Not everyone who attended an "At Home" could be invited to more formal events; they might not be eligible, being "in trade" or the like. But a wholesaler was not considered to be in trade.

Again, people who had risen to parliamentary or municipal representation in the socially mobile Victorian community could not (whatever their background) be ignored. A parliamentarian invited to dinner at Government House might feel free to remark that as a tradesman he personally had installed some of the fittings.

In general, there was a steady increase in freeloaders who slipped through the net. The business of meeting the people progressively got out of hand - La Trobe had nothing to spend, but was not thought the less of because of it.

Yet by the time Lord Brassey came into office during the depressed 1890s, the Argus was laying it down that a Governor should spend double his salary out of personal funds in entertainment.

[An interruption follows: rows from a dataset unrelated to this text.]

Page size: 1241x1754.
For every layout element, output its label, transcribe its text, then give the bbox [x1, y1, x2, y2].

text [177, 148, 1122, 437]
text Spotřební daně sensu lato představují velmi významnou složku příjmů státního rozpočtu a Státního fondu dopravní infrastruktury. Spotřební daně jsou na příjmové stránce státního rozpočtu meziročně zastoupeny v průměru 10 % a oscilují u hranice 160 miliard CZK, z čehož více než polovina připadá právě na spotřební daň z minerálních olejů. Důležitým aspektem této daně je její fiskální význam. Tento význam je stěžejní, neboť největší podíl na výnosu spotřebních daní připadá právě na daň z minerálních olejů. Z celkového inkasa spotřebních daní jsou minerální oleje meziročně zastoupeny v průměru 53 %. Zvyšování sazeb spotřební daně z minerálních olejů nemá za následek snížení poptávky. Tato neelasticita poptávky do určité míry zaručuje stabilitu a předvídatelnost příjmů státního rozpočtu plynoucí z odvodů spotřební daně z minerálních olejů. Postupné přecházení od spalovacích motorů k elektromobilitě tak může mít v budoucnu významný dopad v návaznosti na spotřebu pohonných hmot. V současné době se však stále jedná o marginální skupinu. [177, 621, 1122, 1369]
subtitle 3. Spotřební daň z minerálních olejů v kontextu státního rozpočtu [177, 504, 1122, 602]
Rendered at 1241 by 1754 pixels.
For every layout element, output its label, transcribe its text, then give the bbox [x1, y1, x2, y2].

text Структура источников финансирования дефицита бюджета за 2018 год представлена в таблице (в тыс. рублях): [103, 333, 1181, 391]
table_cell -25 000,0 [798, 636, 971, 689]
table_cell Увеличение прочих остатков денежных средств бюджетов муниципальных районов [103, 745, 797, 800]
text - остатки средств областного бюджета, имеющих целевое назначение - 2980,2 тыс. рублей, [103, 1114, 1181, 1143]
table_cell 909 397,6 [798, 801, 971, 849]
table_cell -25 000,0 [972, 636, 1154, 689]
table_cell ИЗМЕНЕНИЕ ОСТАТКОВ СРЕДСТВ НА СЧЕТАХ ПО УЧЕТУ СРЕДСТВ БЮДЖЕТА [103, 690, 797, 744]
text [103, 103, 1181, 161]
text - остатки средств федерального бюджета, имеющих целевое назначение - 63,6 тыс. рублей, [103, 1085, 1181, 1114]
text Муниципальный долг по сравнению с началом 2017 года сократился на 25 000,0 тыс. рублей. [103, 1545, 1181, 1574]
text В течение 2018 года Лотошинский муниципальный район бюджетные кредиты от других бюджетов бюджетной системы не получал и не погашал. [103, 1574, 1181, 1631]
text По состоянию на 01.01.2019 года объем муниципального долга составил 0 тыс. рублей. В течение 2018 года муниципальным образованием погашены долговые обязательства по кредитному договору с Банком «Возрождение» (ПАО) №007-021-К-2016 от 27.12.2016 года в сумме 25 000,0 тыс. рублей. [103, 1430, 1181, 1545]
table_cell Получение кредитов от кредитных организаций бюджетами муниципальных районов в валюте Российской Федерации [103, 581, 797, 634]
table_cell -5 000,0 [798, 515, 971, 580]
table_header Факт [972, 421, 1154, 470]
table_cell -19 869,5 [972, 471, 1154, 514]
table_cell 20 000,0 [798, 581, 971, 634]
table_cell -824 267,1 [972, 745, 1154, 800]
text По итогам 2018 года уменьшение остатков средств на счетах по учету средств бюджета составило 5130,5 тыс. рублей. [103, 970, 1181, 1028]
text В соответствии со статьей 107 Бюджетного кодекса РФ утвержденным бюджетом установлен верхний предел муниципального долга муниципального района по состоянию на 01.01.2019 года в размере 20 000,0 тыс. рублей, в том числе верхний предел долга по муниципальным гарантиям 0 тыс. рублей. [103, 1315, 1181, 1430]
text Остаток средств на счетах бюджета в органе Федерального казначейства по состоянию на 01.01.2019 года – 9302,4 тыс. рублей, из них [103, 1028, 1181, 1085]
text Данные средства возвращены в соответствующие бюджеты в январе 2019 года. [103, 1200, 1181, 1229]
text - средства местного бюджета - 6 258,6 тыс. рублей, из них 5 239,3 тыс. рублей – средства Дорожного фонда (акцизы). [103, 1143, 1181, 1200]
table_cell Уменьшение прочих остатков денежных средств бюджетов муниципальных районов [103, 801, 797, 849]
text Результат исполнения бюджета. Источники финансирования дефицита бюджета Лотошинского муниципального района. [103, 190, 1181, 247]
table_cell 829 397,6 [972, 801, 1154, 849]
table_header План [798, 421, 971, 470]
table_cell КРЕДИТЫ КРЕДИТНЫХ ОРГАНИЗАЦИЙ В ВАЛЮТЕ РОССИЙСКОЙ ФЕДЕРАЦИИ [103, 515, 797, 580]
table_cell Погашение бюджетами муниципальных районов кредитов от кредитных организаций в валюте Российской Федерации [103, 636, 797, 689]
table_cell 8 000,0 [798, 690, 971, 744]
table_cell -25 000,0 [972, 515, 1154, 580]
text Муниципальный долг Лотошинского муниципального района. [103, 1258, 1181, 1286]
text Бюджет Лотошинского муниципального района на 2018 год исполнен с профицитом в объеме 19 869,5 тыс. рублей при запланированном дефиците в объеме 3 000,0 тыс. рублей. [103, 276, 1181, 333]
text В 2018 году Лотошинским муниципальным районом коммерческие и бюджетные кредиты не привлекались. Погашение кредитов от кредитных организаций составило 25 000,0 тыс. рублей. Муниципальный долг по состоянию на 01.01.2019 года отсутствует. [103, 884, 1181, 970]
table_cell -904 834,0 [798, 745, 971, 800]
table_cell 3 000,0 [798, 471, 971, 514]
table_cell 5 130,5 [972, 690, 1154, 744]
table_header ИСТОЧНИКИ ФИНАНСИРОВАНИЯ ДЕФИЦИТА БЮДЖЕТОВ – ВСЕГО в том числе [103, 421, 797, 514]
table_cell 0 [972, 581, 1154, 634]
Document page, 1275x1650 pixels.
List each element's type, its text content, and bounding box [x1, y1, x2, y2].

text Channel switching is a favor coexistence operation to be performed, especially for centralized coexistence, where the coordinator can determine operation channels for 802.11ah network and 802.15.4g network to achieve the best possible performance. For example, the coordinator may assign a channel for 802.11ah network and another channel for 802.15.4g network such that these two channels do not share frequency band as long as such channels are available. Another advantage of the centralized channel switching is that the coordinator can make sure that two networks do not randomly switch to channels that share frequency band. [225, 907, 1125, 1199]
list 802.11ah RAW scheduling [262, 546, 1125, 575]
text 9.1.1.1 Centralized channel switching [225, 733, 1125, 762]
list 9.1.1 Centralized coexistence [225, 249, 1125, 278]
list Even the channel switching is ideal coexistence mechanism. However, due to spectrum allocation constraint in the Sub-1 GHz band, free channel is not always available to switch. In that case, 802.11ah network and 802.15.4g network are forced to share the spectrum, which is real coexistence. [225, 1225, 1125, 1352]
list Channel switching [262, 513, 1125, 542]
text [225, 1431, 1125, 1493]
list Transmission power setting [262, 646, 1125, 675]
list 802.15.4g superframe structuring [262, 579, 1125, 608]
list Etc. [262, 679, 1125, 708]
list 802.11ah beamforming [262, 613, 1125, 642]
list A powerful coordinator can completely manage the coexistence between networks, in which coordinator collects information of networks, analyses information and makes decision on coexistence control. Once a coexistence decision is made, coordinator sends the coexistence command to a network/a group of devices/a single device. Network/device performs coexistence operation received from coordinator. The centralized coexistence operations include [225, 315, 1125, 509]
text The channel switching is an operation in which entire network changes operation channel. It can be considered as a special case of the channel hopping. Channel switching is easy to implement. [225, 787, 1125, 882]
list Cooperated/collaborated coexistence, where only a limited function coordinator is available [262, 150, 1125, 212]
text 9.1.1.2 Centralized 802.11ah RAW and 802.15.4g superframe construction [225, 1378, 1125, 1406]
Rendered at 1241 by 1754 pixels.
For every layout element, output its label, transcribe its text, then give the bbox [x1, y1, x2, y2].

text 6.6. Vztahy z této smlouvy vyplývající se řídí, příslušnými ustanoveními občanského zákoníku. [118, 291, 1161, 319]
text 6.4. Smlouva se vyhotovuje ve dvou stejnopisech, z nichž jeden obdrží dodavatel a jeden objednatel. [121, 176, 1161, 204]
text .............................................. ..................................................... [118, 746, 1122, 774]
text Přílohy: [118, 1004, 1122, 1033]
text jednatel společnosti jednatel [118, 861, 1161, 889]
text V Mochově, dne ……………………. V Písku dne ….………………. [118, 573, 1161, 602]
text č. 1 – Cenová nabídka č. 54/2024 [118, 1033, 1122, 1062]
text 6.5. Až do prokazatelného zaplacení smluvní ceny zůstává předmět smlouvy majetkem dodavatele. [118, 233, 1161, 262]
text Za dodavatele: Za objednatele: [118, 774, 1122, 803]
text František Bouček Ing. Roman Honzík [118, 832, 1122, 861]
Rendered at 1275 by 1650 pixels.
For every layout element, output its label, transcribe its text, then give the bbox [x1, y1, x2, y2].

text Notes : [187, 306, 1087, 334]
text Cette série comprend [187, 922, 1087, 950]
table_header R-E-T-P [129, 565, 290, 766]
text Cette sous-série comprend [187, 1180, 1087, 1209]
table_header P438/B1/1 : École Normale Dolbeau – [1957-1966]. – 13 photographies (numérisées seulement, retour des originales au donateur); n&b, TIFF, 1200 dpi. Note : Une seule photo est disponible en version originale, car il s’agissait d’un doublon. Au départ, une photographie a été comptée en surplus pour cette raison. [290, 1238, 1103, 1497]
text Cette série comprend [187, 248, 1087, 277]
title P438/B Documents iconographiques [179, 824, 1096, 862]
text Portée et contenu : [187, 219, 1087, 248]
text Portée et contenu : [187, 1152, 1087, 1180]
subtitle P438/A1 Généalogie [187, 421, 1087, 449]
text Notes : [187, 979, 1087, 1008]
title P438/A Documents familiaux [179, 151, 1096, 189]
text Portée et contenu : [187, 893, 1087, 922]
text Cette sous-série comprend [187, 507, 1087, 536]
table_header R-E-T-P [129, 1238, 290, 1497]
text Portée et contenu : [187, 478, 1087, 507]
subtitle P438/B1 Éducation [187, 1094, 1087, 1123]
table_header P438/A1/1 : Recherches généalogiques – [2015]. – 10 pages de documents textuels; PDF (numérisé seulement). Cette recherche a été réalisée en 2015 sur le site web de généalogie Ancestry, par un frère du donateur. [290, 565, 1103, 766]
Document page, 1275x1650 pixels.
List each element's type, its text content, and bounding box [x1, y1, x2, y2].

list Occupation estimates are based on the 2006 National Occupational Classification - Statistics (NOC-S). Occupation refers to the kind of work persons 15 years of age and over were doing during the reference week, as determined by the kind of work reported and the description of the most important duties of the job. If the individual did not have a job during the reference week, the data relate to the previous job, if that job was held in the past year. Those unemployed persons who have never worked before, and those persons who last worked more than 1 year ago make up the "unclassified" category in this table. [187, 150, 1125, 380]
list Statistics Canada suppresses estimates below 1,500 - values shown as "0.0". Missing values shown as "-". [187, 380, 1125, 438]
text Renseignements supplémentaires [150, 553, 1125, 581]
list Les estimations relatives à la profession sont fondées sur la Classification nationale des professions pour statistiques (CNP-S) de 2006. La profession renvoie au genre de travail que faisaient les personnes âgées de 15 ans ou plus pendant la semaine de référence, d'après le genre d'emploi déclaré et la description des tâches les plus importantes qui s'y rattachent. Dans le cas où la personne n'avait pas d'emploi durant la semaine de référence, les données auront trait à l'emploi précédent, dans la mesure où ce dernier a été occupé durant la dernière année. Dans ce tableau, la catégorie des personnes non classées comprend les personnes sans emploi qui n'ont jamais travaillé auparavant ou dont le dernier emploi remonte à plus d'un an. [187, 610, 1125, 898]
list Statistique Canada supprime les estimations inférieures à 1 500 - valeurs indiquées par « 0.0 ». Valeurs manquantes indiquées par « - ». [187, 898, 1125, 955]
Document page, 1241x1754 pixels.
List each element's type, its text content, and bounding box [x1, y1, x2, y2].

This was an elitist line in many ways, and led inevitably to the material to be found in Smith's Weekly in the 1920s - satires on people attending these functions, as undeserving social climbers trampling each other down around the buffets.

A Governor's consort who wanted to help in the community looked to assist the economically challenged or handicapped. (She, and they, would have said "through charity": it was an age of plain speaking).

The reader will be surprised to find how many causes were encouraged from the very outset by these consorts. Nor will the reader fail to find a feminist consort, who won her husband's support for female suffrage.

At a time of aggressive young Australian nationalism, these representatives of the outer royal court did not always have a good local press. Nonetheless a reader will get a sense that on the whole, they served the Victorian colony well.

In an age of laissez-faire capitalism and brutal Social Darwinian life, vice-regal culture proclaimed a sense of responsibility and imperial duty. This attitude stands the test of time in these days of a more recent internationalism (and less plain speaking), when all manner of retrograde steps are applauded in the name of "best practice".